__Task brief__
The records below are to be reproduced exactly, with the pictures left out.

__Dataset excerpts__
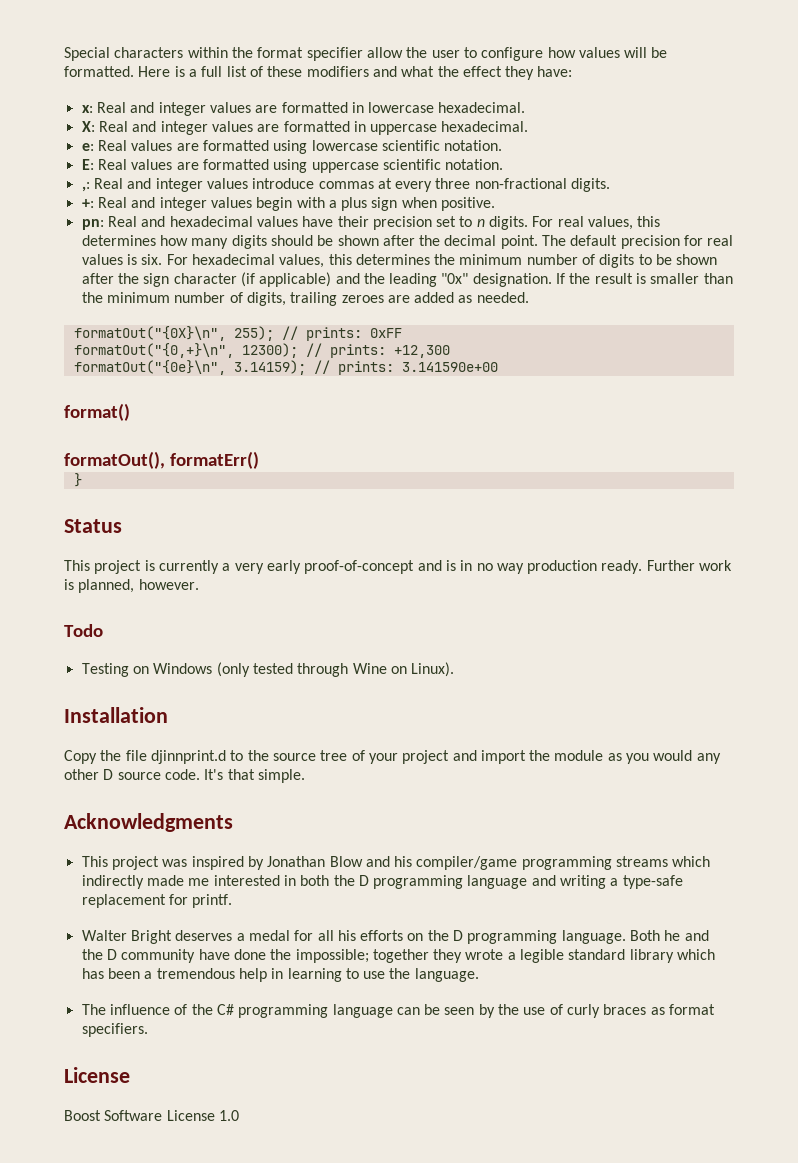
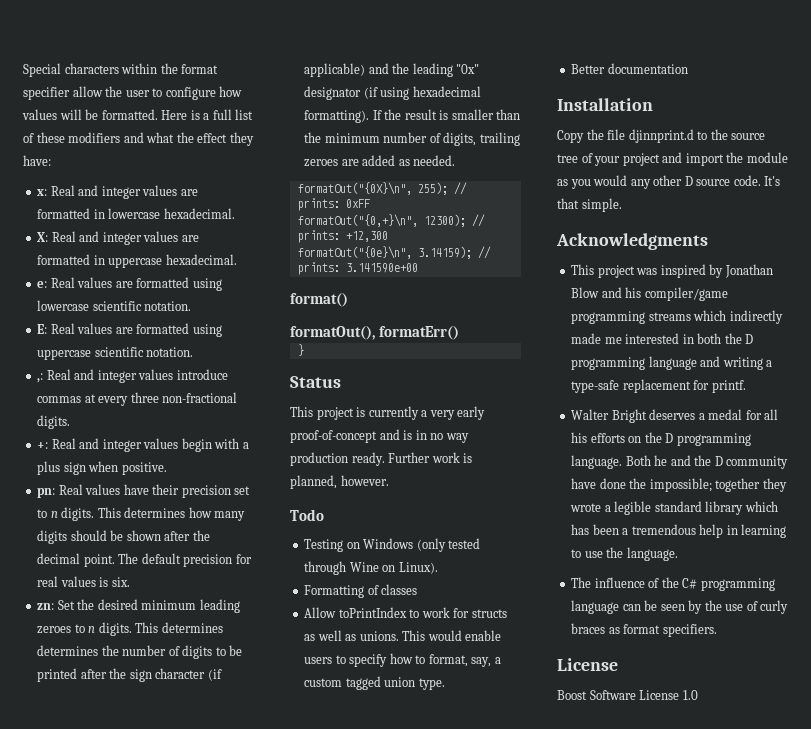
[141,216,253,227] and hexadecimal -> (83, 489) none
[532,216,661,230] For real values, this -> [97,507,121,518] This
[166,254,352,268] For hexadecimal values, this -> [37,599,240,613] [37,622,223,636] // zn: Set the desired minimum leading zeroes to n digits. This determines
[459,254,523,265] minimum -> (119, 650) none
[676,254,718,265] shown -> [37,668,78,682] printed
[472,273,552,287] designation. -> [304,86,481,100] [304,110,370,123] designator (if using hexadecimal formatting).
(455, 669) none -> [304,584,418,598] [304,607,507,618] [304,630,502,641] [304,653,501,667] [304,676,445,690] [571,63,688,74] // Formatting of classes // Allow toPrintIndex to work for structs as well as unions. This would enable users to specify how to format, say, a custom tagged union type. // Better documentation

__Solution for this problem__
[141,216,253,227] and hexadecimal -> (83, 489) none
[532,216,661,230] For real values, this -> [97,507,121,518] This
[166,254,352,268] For hexadecimal values, this -> [37,599,240,613] [37,622,223,636] // zn: Set the desired minimum leading zeroes to n digits. This determines
[459,254,523,265] minimum -> (119, 650) none
[676,254,718,265] shown -> [37,668,78,682] printed
[472,273,552,287] designation. -> [304,86,481,100] [304,110,370,123] designator (if using hexadecimal formatting).
(455, 669) none -> [304,584,418,598] [304,607,507,618] [304,630,502,641] [304,653,501,667] [304,676,445,690] [571,63,688,74] // Formatting of classes // Allow toPrintIndex to work for structs as well as unions. This would enable users to specify how to format, say, a custom tagged union type. // Better documentation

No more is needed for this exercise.